START TEXT SEGMENT

Objective: Solve linear formulas for a given variable.

Solving formulas is much like solving general linear equations. The only difference is we will have several variables in the problem, and we will be attempting to solve for one specific variable. For example, we may have a formula such as \(A = \pi r^2 + \pi rs\) (formula for surface area of a right circular cone) and we may be interested in solving for the variable s. This means we want to isolate the s so the equation has s on one side, and everything else on the other. So a solution might look like\(s = \frac{A - \pi r^2}{ \pi s}\text{.}\) This second equation gives the same information as the first, they are algebraically equivalent, however, one is solved for the area, while the other is solved for s (slant height of the cone). In this section we will discuss how we can move from the first equation to the second.

When solving formulas for a variable we need to focus on the one variable we are trying to solve for, all the others are treated just like numbers. This is shown in the following example. Two parallel problems are shown, the first is a normal one-step equation, the second is a formula that we are solving for \(x\text{.}\)

Example 1.5.1.

\begin{align*} 3x \amp = 12 \amp \quad wx \amp = z \amp \quad \amp \text{ In both problems, $x $ is multiplied by something } \\ \frac{3x}{3} \amp =\frac{12}{3} \amp \quad \frac{wx}{w} \amp =\frac{z}{w} \amp\quad \amp \text{ To isolate the $x $ we divide by $3$ or } w\\ x \amp = 4 \amp \quad x \amp =\frac{ z }{w} \amp \quad \amp \text{ Our Solution } \end{align*}

We use the same process to solve \(3x = 12 \) for \(x\) as we use to solve \(wx = z\) for \(x\text{.}\) Because we are solving for \(x\) we treat all the other variables the same way we would treat numbers. Thus, to get rid of the multiplication we divided by \(w\text{.}\) This same idea is seen in the following example.

Example 1.5.2.

\begin{align*} m + n = p \amp \quad \text{ Solving for $n$, treat all other variables like numbers } \\ -m-m \amp\quad \text{ Subtract m from both sides } \\ n = p -m \amp\quad \text{ Our Solution } \end{align*}

As \(p \) and \(m\) are not like terms, they cannot be combined. For this reason, we leave the expression as \(p - m\text{.}\) This same one-step process can be used with grouping symbols.

Example 1.5.3.

\begin{align*} a(x - y) = b \amp \quad \text{ Solving for $a$, treat $(x - y)$ like a number } \\ \frac{a(x - y) }{(x -y)}=\frac{b}{ (x - y)} \amp\quad \text{ Divide both sides by } (x-y) \\ a =\frac{b}{ x – y} \amp\quad \text{ Our Solution } \end{align*}

Because \((x - y) \) is in parenthesis, if we are not searching for what is inside the parenthesis, we can keep them together as a group and divide by that group. However, if we are searching for what is inside the parenthesis, we will have to break up the parenthesis by distributing. The following example is the same formula, but this time we will solve for \(x\text{.}\)

Example 1.5.4.

END TEXT SEGMENT
START INFORMATION SUPPLIED

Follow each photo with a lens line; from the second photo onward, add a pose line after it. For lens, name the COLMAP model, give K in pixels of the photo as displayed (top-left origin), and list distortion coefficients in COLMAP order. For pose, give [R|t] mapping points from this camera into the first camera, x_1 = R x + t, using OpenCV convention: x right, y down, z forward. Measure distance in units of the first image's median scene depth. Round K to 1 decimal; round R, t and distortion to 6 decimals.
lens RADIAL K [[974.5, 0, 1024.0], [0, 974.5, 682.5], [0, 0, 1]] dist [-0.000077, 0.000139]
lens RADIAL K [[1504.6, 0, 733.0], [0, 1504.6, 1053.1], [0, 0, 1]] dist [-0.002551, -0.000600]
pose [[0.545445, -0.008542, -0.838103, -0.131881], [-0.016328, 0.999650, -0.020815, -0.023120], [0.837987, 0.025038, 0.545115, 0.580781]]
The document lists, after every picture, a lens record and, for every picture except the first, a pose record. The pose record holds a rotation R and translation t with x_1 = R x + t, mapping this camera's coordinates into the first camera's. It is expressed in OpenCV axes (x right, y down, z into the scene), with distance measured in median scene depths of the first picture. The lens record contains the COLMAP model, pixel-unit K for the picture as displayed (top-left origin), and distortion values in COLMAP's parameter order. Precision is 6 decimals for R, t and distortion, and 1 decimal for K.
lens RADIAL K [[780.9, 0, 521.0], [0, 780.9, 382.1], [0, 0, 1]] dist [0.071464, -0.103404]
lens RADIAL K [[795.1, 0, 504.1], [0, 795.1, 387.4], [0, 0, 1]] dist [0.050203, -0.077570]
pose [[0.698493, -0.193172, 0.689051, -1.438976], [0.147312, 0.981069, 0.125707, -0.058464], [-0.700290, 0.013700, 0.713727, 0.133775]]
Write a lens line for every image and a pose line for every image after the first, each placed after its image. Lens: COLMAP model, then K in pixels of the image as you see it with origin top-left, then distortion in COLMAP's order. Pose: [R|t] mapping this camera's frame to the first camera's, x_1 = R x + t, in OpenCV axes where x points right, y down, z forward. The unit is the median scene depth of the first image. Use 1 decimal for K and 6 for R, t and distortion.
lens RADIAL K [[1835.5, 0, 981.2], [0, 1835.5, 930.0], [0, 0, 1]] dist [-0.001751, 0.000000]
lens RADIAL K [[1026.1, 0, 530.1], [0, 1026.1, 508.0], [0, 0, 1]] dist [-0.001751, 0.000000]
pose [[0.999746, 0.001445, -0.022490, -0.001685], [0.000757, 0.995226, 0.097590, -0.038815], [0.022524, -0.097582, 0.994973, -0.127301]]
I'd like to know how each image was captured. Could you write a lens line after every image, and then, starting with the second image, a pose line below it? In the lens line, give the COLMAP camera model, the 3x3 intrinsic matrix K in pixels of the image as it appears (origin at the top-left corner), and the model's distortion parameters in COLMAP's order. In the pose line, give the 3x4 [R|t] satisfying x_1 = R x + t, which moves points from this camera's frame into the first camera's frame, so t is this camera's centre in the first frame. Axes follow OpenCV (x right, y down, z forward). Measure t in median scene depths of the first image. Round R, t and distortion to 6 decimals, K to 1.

END INFORMATION SUPPLIED

### WHAT TO DO
Reproduce the text on solving formulas for a variable from "Solving formulas is" up to and including "to the second.".

### SOLUTION TO THE EXERCISE
Solving formulas is much like solving general linear equations. The only difference is we will have several variables in the problem, and we will be attempting to solve for one specific variable. For example, we may have a formula such as \(A = \pi r^2 + \pi rs\) (formula for surface area of a right circular cone) and we may be interested in solving for the variable s. This means we want to isolate the s so the equation has s on one side, and everything else on the other. So a solution might look like\(s = \frac{A - \pi r^2}{ \pi s}\text{.}\) This second equation gives the same information as the first, they are algebraically equivalent, however, one is solved for the area, while the other is solved for s (slant height of the cone). In this section we will discuss how we can move from the first equation to the second.